Réflexion sur le 19 mars 1962 par la FMGACMT
La Fondation pour la mémoire de la guerre d’Algérie, des combats du Maroc et de Tunisie, fidèle à la vocation qui lui a été donnée par le législateur tient à apporter les éléments de réflexion suivants sur le 19 mars 1962 :
L’accord de cessez-le-feu et les déclarations gouvernementales, appelés commodément « accords d’Evian » dans la presse, furent le résultat de négociations entre une délégation française représentant le gouvernement français et une délégation algérienne, représentant le Gouvernement Provisoire de la République Algérienne (G.P.R.A.)

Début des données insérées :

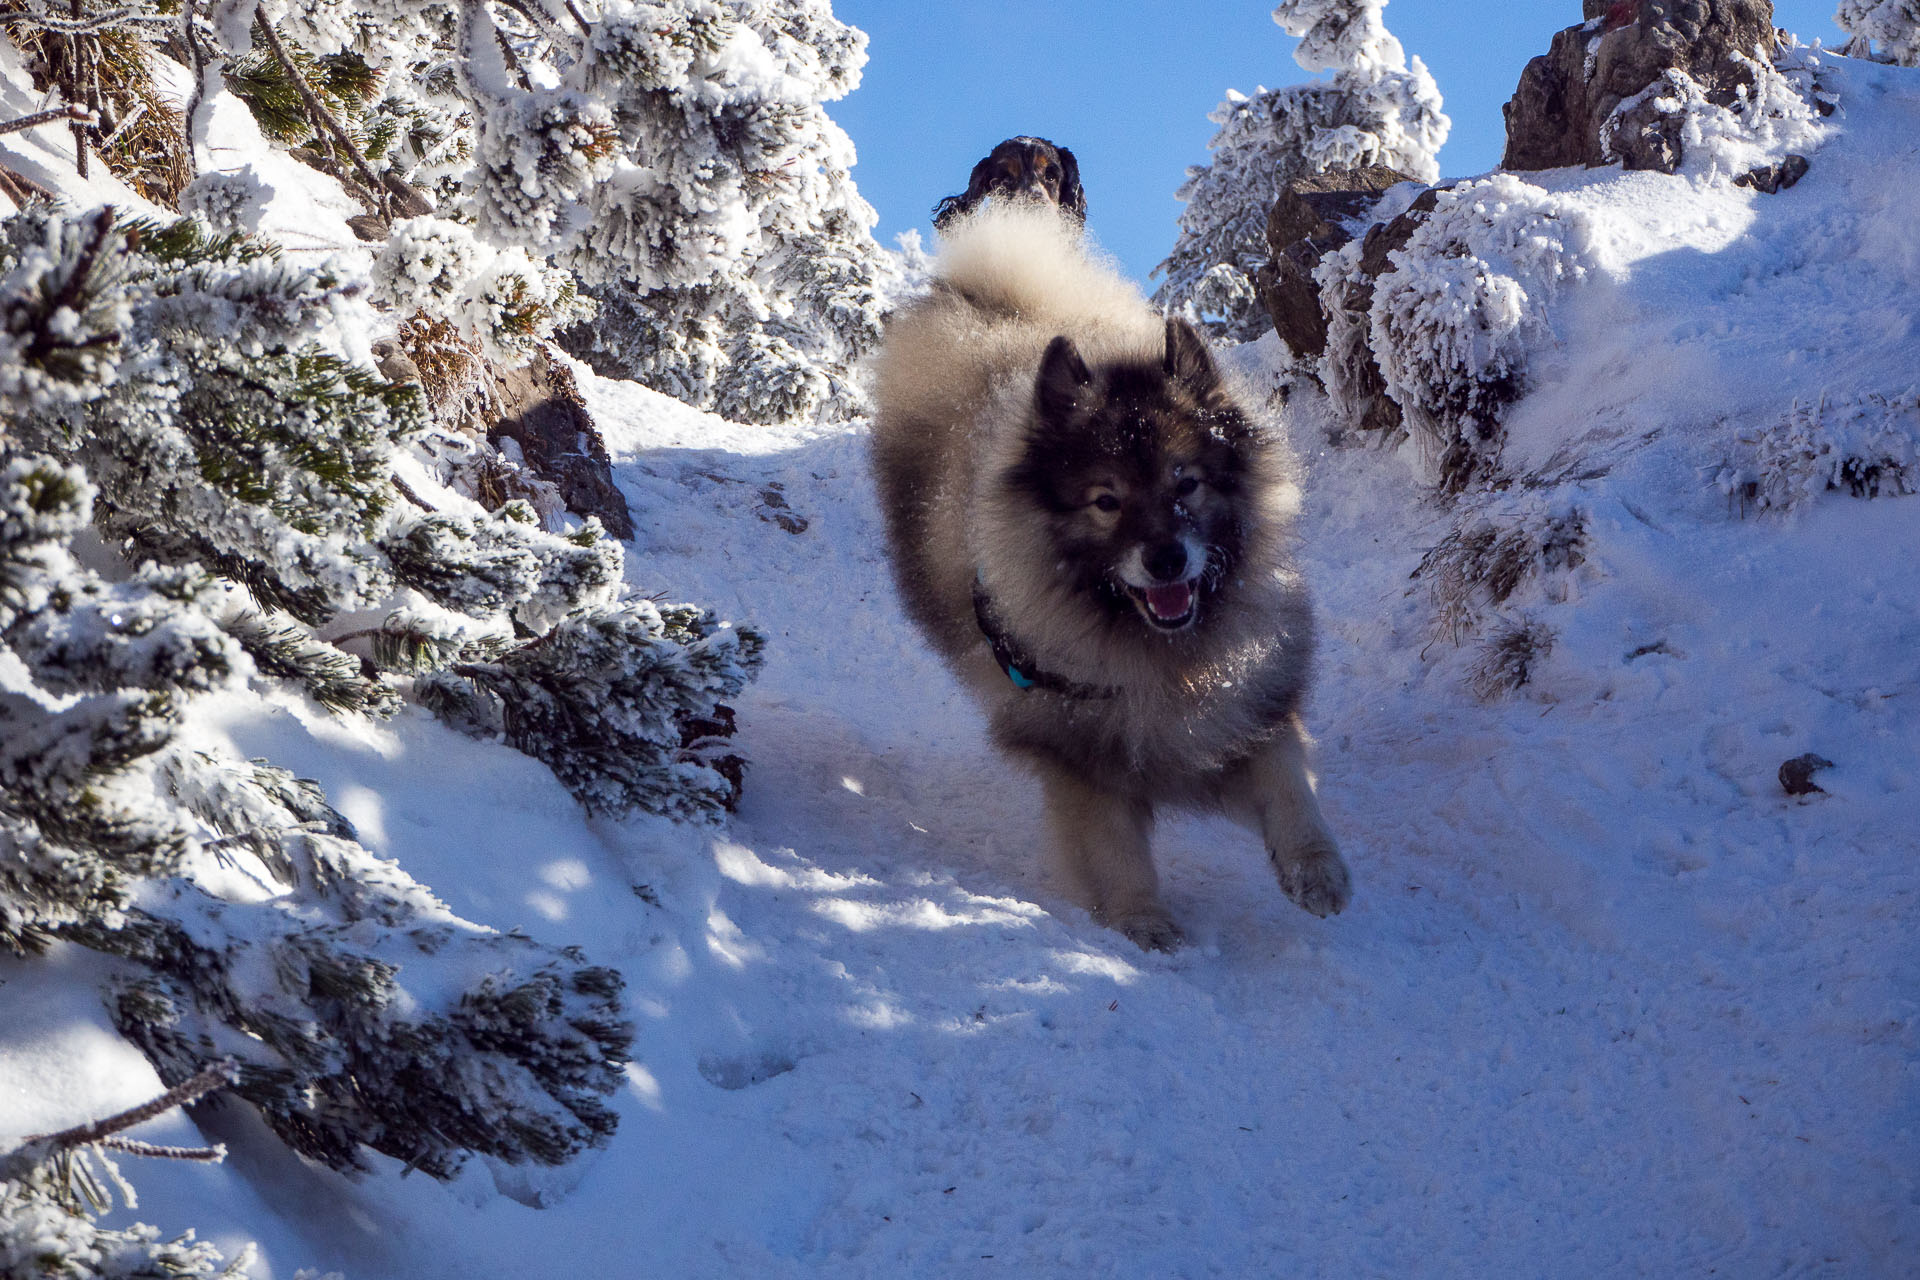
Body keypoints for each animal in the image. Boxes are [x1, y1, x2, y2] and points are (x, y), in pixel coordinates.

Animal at [875, 210, 1351, 951]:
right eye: (1107, 501)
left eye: (1185, 484)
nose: (1166, 560)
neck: (1163, 655)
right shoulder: (1083, 757)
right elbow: (1114, 849)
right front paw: (1140, 921)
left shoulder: (1246, 708)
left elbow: (1290, 786)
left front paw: (1316, 870)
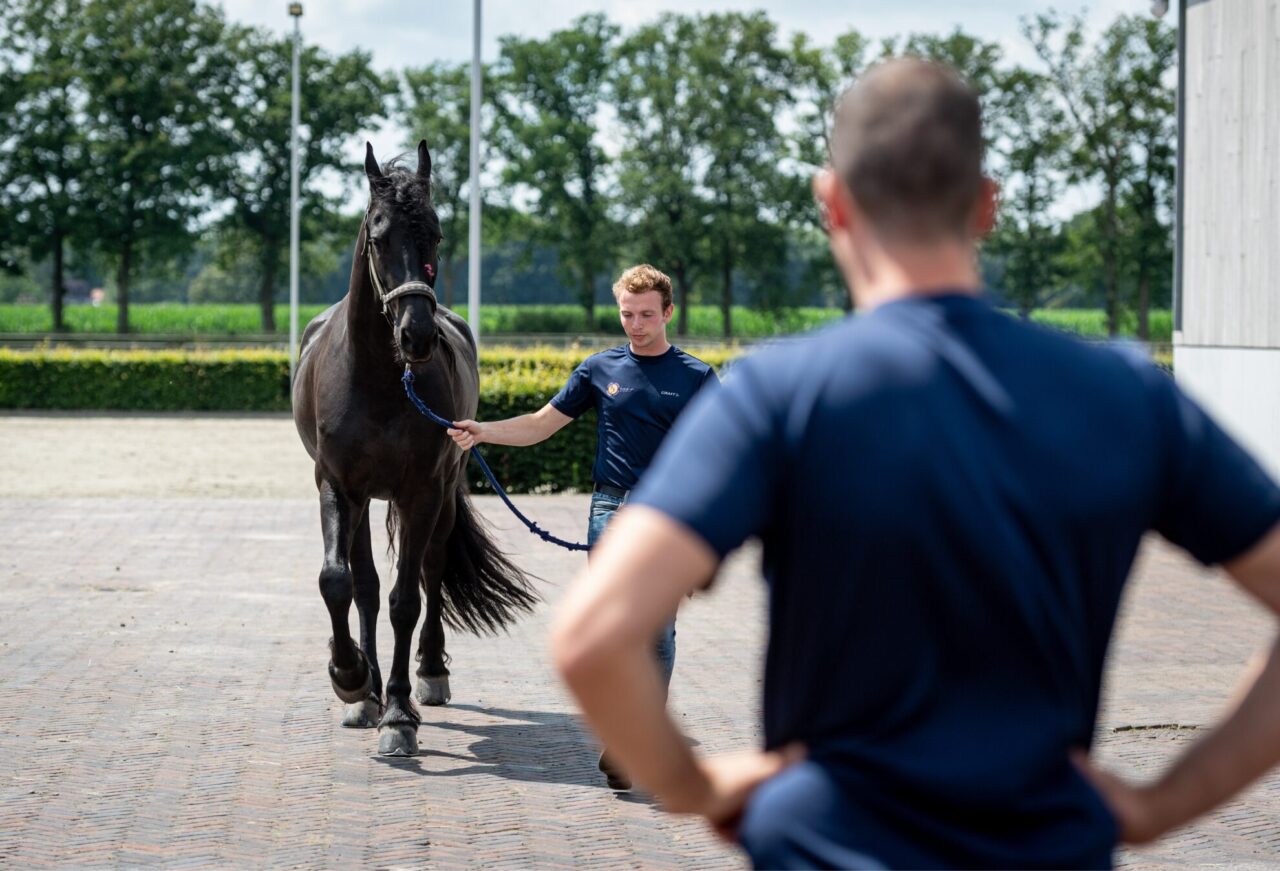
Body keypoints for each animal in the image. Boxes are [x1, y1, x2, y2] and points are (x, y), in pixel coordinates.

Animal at [292, 141, 537, 756]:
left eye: (437, 236)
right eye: (378, 235)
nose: (418, 335)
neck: (380, 380)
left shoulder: (422, 491)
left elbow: (408, 598)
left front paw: (400, 714)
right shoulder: (337, 485)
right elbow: (340, 582)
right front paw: (352, 679)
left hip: (442, 495)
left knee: (430, 571)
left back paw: (428, 672)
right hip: (364, 502)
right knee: (365, 587)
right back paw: (367, 692)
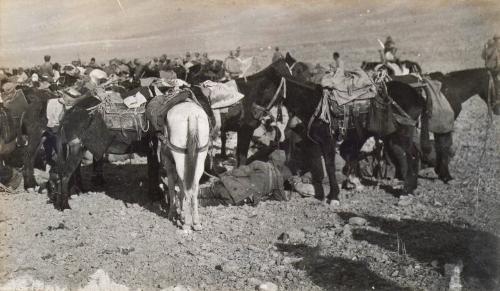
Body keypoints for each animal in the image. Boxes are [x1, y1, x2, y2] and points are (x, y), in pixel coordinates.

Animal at [161, 101, 210, 232]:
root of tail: (191, 114)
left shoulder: (169, 165)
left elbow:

Ces négociations furent l’aboutissement d’un long processus, entamé le 14 juin 1960, lorsque le général de Gaulle appela le G.P.R.A à s'asseoir autour de la table des négociations.
Côté français, outre Louis Joxe qui dirigeait la délégation, étaient présents : Bernard Tricot, Roland Cadet, Yves Roland-Billecart, Claude Chayet, Bruno de Leusse, Vincent Labouret, le général Jean Simon, le lieutenant-colonel Hubert de Seguins Pazzis, Robert Buron et Jean de Broglie.

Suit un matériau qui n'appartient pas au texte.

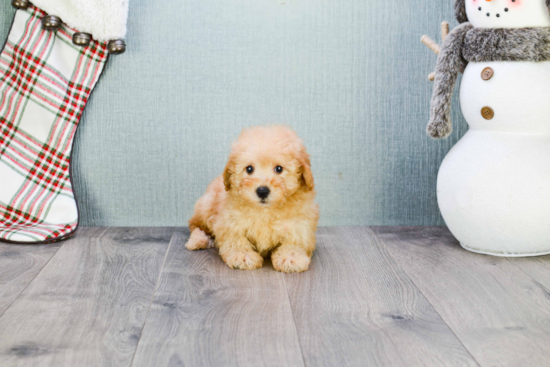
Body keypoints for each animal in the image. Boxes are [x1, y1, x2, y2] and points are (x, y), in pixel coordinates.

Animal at [188, 126, 322, 274]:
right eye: (249, 169)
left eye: (279, 169)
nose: (262, 191)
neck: (264, 210)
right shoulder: (229, 222)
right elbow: (236, 239)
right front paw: (242, 256)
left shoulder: (299, 224)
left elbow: (295, 242)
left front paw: (290, 258)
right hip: (206, 205)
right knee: (195, 225)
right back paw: (198, 240)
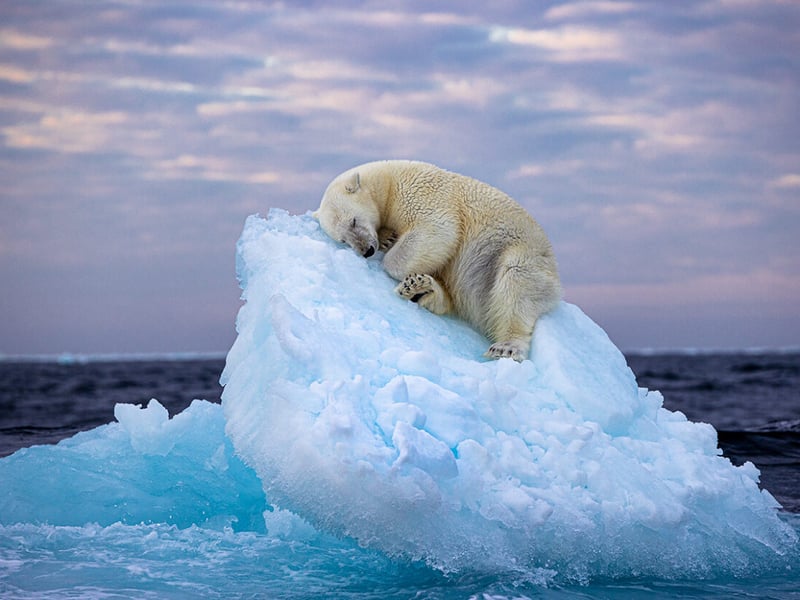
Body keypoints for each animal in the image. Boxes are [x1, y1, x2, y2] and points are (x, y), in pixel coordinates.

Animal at [313, 160, 562, 361]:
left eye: (354, 221)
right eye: (343, 239)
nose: (367, 250)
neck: (389, 181)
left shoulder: (421, 193)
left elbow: (438, 230)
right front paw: (387, 238)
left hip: (519, 252)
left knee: (516, 283)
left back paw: (506, 346)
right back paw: (421, 289)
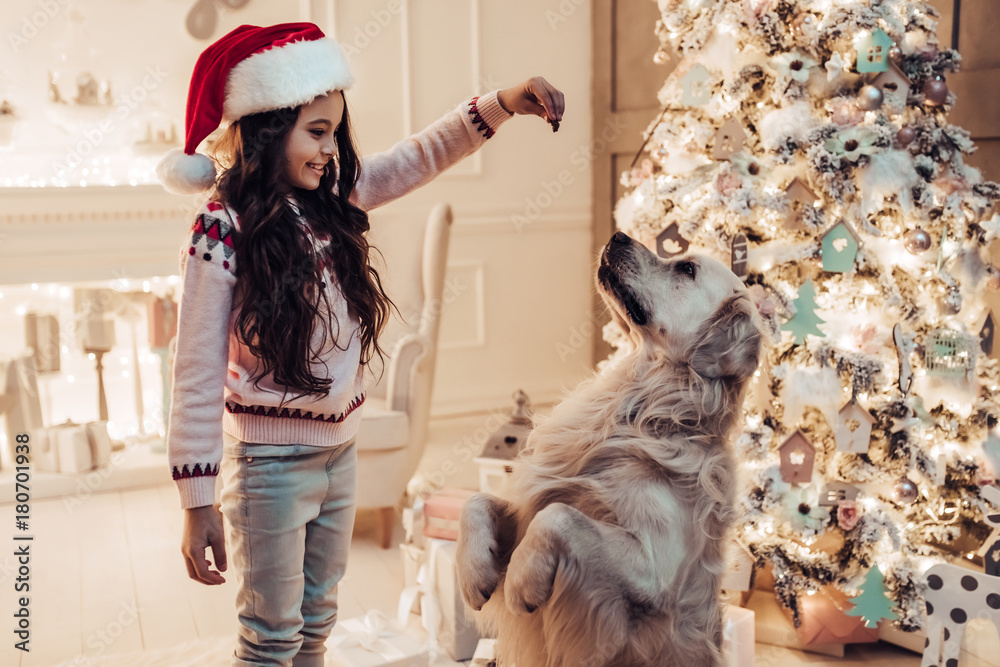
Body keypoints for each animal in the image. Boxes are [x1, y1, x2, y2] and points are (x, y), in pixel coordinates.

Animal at [458, 232, 760, 664]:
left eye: (686, 269)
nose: (617, 236)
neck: (642, 415)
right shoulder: (526, 504)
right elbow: (476, 500)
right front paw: (474, 573)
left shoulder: (655, 570)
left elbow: (558, 515)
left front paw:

Côté algérien outre Krim Belkacem qui dirigeait la délégation il y avait Saad Dahlab, Benmostefa Benaouda dit Siamar, Lakhder Bentoubal, Taïeb Boulahrouf, Mohamed Seddik Ben Yahia, Seghir Mostefaï, Redha Malek, M'Hamed Yazid, Ahmed Boumendjel, et Ahmed Francis.
Ces accords signés le 18 mars 1962 à l’Hôtel du Parc à Évian-les-Bains (Haute-Savoie, France) comportaient deux volets :
1/ Un « accord de cessez-le-feu en Algérie », officialisant la fin des opérations militaires pour le 19 mars 1962 à 12 h 00. Il était aussi inscrit dans ce texte que « toute action clandestine et contraire à l’ordre public devra prendre fin » (Article 2 § 2) et qu’une « commission mixte de cessez-le-feu » serait créée pour régler les litiges entre les deux parties (Article 6).
2/ Un corpus de textes rassemblés sous l’appellation : « Déclarations Gouvernementales du 19 mars 1962 relatives à l’Algérie », qui portait notamment sur :
- la période de transition jusqu'au référendum d'autodétermination. Pour cette période étaient mis en place un Exécutif provisoire et un Haut-Commissaire représentant l'État français
- la libération des prisonniers dans un délai de vingt jours et une mesure d'amnistie générale
- l'organisation d'un référendum d'autodétermination dans un délai minimum de trois mois et maximum de six mois.